Canada is rich in a number of resources, including usable hydrogen. This puts the country in a prime position to produce a steady flow of the fuel, which would have quite the positive impact on the economy.
Both Quebec and British Columbia leverage hydroelectricity, which is a renewable way of generating electricity for the grid. While that’s useful for watching television and keeping the lights in your house on, it’s also a viable way to produce hydrogen for fuel cell cars. Since the resource is renewable, this cuts down on the high emissions which are often a byproduct of making hydrogen for fuel, defeating part of the purpose of the technology.
While filling up your car with hydrogen sounds great, there is a catch. Despite being an abundant element on the planet, you can’t just harvest hydrogen out of some well drilled into the ground. It’s almost always present as part of a compound, such as water. That means you must separate the hydrogen from the other elements.
That’s where the catch comes. There are many ways to produce hydrogen to power fuel cell cars, but they are costly and sometimes can result in greater pollution than other fuel sources. Also, some production processes aren’t very efficient, which also defeats the purpose.
One method for producing hydrogen is through natural gas reforming. By combining natural gas with a high-temperature steam, a synthesis gas which is made of hydrogen, carbon monoxide, and some carbon dioxide is produced. By triggering a reaction by combining the carbon monoxide with water, even more hydrogen is produced. The advantages of this method are many, including the cost and efficiency. This is why hydrogen is most often produced using natural gas reforming, at least globally.
There is another way to produce the synthesis gas, called gasification. Using a pressurized gasifier, you must combine coal or biomass with high temperature steam and oxygen. The synthesis gas contains hydrogen and carbon monoxide, but combining it with more steam separates the hydrogen.

▸ **RECORDED INFORMATION**
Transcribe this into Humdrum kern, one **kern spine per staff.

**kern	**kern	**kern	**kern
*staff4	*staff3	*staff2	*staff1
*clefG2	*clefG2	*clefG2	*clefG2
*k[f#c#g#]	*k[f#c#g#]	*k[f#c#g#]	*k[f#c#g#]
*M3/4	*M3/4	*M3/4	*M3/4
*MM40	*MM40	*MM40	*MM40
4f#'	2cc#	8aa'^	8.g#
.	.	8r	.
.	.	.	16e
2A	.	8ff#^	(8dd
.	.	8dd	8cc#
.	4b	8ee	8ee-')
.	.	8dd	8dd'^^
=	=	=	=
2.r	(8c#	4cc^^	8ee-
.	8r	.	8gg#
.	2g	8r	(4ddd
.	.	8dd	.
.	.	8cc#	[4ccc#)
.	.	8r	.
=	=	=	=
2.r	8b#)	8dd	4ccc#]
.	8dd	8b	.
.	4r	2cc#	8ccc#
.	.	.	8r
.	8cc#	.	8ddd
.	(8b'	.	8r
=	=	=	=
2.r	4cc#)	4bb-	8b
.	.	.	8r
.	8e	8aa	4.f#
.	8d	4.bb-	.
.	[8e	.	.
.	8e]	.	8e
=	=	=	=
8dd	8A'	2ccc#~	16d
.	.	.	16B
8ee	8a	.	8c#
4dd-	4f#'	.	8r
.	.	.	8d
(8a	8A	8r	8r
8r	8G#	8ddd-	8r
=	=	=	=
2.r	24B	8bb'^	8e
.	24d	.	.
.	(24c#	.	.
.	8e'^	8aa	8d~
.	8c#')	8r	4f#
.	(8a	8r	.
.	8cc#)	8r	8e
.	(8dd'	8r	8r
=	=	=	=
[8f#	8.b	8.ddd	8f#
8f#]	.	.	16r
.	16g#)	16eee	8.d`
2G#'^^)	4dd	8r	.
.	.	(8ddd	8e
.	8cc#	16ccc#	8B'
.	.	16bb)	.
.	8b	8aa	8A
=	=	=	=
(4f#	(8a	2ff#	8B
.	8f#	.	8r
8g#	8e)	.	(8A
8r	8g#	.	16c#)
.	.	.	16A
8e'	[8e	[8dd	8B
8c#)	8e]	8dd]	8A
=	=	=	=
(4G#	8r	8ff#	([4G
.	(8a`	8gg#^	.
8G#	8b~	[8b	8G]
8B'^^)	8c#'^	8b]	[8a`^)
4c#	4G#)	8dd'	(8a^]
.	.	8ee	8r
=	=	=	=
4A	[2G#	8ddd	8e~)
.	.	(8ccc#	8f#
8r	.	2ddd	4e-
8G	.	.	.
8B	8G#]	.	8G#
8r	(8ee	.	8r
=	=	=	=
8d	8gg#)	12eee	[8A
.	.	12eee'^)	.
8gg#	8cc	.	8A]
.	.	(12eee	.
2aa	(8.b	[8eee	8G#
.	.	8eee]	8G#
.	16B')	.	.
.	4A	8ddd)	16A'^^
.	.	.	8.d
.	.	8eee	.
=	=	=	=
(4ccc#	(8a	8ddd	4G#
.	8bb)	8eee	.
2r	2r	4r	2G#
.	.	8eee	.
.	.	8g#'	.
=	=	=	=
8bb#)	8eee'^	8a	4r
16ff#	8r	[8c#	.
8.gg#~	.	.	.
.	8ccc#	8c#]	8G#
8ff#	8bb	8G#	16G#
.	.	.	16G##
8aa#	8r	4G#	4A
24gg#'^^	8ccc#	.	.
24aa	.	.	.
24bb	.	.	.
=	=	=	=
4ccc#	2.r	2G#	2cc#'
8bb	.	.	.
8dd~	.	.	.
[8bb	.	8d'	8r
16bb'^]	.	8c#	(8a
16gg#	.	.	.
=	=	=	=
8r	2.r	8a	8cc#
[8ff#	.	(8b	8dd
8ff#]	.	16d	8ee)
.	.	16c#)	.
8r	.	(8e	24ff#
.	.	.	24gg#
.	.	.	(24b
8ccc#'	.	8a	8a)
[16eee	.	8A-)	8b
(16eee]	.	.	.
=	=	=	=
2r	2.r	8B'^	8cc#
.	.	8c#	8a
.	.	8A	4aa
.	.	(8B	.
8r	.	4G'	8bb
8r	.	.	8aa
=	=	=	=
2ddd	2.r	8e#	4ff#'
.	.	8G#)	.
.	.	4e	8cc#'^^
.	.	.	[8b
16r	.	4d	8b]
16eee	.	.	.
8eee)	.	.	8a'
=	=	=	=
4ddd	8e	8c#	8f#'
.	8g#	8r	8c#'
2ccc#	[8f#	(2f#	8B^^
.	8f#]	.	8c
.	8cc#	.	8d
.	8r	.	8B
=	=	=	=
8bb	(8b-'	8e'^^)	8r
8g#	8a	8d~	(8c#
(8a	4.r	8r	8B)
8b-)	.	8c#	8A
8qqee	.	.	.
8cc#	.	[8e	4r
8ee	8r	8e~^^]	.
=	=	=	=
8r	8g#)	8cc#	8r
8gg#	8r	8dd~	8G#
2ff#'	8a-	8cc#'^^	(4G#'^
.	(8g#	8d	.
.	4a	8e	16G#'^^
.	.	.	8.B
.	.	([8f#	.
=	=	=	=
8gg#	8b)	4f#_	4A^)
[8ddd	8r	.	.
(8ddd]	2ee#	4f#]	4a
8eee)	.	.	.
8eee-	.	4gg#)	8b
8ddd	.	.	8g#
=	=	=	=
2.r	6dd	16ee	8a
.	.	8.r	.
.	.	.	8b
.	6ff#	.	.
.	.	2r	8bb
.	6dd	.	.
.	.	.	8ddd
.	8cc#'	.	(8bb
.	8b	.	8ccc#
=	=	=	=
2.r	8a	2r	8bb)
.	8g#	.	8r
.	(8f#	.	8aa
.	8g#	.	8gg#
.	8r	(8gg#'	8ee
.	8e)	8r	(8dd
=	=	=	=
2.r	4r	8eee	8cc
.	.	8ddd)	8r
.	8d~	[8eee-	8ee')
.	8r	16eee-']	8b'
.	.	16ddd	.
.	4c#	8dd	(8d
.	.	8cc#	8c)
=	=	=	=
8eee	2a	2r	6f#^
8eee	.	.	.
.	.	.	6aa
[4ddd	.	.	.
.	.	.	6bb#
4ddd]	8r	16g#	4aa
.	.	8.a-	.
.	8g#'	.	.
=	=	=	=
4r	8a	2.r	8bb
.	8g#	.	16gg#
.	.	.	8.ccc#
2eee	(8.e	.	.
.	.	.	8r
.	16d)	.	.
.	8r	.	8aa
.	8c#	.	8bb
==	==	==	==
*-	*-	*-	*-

▸ **WRITTEN TASKS**
[1] In the passage on hydrogen fuel, condense the paragraph that begins "One method for producing hydrogen" into a short bulleted list that keeps its main facts.
[2] From the hydrogen fuel passage, write out the stretch from "That’s where the" through "at least globally." word for word.

▸ **SOLUTIONS TO THE EXERCISE**
[1]
- Natural gas reforming is one way to produce hydrogen.
- Natural gas combined with high-temperature steam yields a synthesis gas of hydrogen, carbon monoxide, and some carbon dioxide.
- Combining the carbon monoxide with water triggers a reaction that produces even more hydrogen.
- Its advantages include cost and efficiency.
- For these reasons, it is the most common method of hydrogen production globally.

[2]
That’s where the catch comes. There are many ways to produce hydrogen to power fuel cell cars, but they are costly and sometimes can result in greater pollution than other fuel sources. Also, some production processes aren’t very efficient, which also defeats the purpose.
One method for producing hydrogen is through natural gas reforming. By combining natural gas with a high-temperature steam, a synthesis gas which is made of hydrogen, carbon monoxide, and some carbon dioxide is produced. By triggering a reaction by combining the carbon monoxide with water, even more hydrogen is produced. The advantages of this method are many, including the cost and efficiency. This is why hydrogen is most often produced using natural gas reforming, at least globally.